En apoyo del especialista se habilitó un banco de trabajo en el interior del casco de la iglesia de Santa Cecilia, curiosa estampa al realizarse el trabajo a cielo raso, al carecer el edificio de bóveda presbiterial, y procurando que su labor se realizara con el aislamiento requerido, lejos de miradas curiosas y evitando a toda costa cualquier posible intento de sustracción de la reliquia. El profesor Flores Rodríguez contó con el apoyo de sus alumnos del Colegio Preparatorio Francisco J. Múgica, quienes se sumaron a la labor de salvaguardar la pieza (imágenes fotográficas dan cuenta de esa acción sin precedentes) al formar una peculiar valla humana custodiando al especialista, quien permanecía prácticamente rodeado de la juventud entusiasta. Es aquí donde comienza la más bella historia de recuperación del teponaztli, entretejiendo historias actuales con antiguas consejas, que sonarán más a leyendas que a verdades, mismas que se fueron recogiendo al realizar entrevistas de opinión a los que directamente participaron en la propuesta.

 

Figura 1 Figura 1
Figura 3 Figura 4

Figura 1. Proceso de restauración del teponaztli
Fuente: Jorge Escamilla Udave

 

Reparación versus restauración

Las historias alrededor del teponaztli parecen adoptar el tono de leyenda característico de acontecimientos sorprendentes, por lo que resultan muy sugestivas y atrayentes; por ejemplo, el lutier Antonio Amezcua considera que el destino tiende sus finos hilos, y que la restauración no es obra de la casualidad, ya que previamente se había designado a dos personas para llevarla a cabo y a las dos las sorprendió la muerte. Si nos inclináramos a creer en los designios del destino, podríamos asegurar que se combinó una serie de circunstancias que hicieron que Amezcua fuera el encargado de la restauración. De manera realista, podríamos señalar también que otros aspectos obraron a favor de su llamado: la relación de amistad que alentó su designación y el conocimiento previo de su trabajo, por lo que no resulta extraño haber corrido con la suerte de tener el instrumento de valor histórico en sus manos, con el compromiso de restaurarlo, sabiendo lo que significaba el reto de la reintegración sonora a partir de la reconstrucción de su estructura original.

**Datos en bruto**:
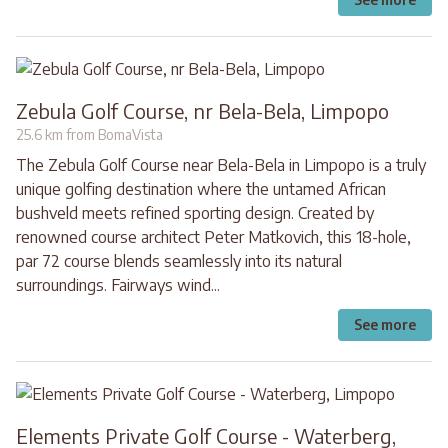
Zebula Golf Course, nr Bela-Bela, Limpopo
25.6 km from BomaVista
The Zebula Golf Course near Bela-Bela in Limpopo is a truly
unique golfing destination where the untamed African
bushveld meets refined sporting design. Created by
renowned course architect Peter Matkovich, this 18-hole,
par 72 course blends seamlessly into its natural
surroundings. Fairways wind...
See more
Elements Private Golf Course - Waterberg,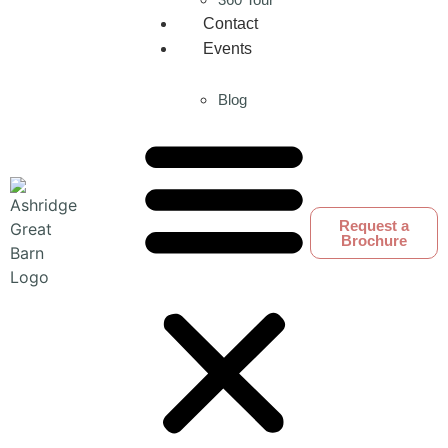
Contact
Events
Blog
Request a
Brochure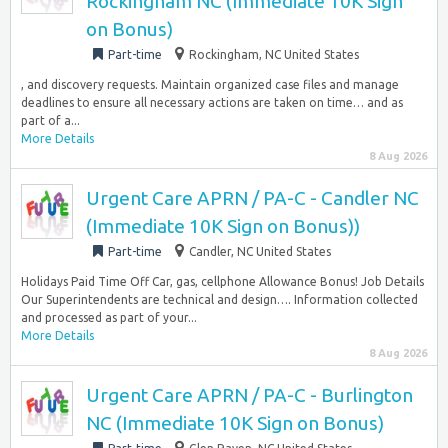
Rockingham NC (Immediate 10K Sign
on Bonus)
Part-time
Rockingham, NC United States
, and discovery requests. Maintain organized case files and manage
deadlines to ensure all necessary actions are taken on time… and as
part of a...
More Details
8 Aug 2026
Urgent Care APRN / PA-C - Candler NC
(Immediate 10K Sign on Bonus))
Part-time
Candler, NC United States
Holidays Paid Time Off Car, gas, cellphone Allowance Bonus! Job Details
Our Superintendents are technical and design…. Information collected
and processed as part of your...
More Details
8 Aug 2026
Urgent Care APRN / PA-C - Burlington
NC (Immediate 10K Sign on Bonus)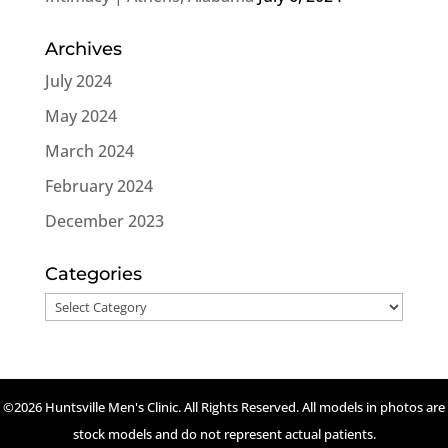
Archives
July 2024
May 2024
March 2024
February 2024
December 2023
Categories
Categories
©2026 Huntsville Men's Clinic. All Rights Reserved. All models in photos are
stock models and do not represent actual patients.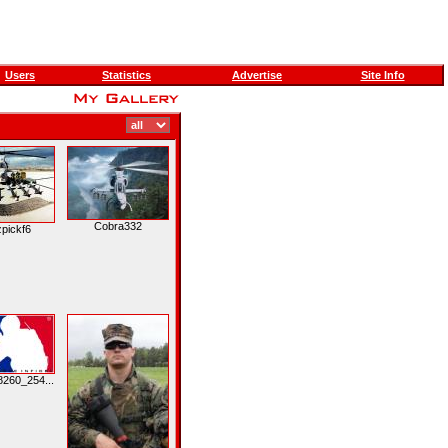
Users
Statistics
Advertise
Site Info
Cobra332
pickf6
260_254...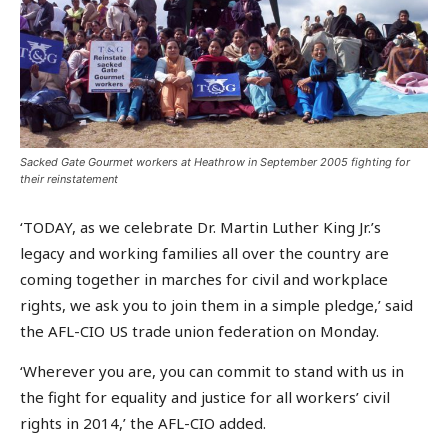
Sacked Gate Gourmet workers at Heathrow in September 2005 fighting for
their reinstatement
‘TODAY, as we celebrate Dr. Martin Luther King Jr.’s
legacy and working families all over the country are
coming together in marches for civil and workplace
rights, we ask you to join them in a simple pledge,’ said
the AFL-CIO US trade union federation on Monday.
‘Wherever you are, you can commit to stand with us in
the fight for equality and justice for all workers’ civil
rights in 2014,’ the AFL-CIO added.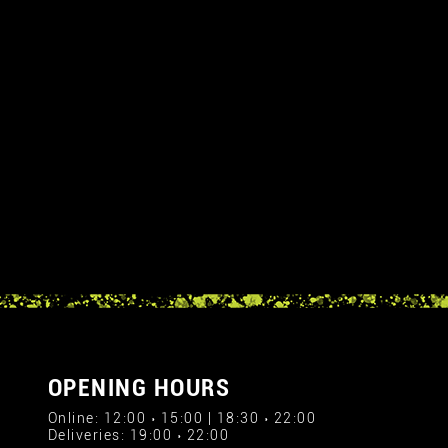
OPENING HOURS
Online: 12:00 › 15:00 | 18:30 › 22:00
Deliveries: 19:00 › 22:00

**Orden de trabajo**: Enumera todos los sustantivos con que el pasaje seleccionado nombra el objeto que se restaura.

**Resultado del ejercicio**:
- teponaztli
- reliquia
- pieza
- instrumento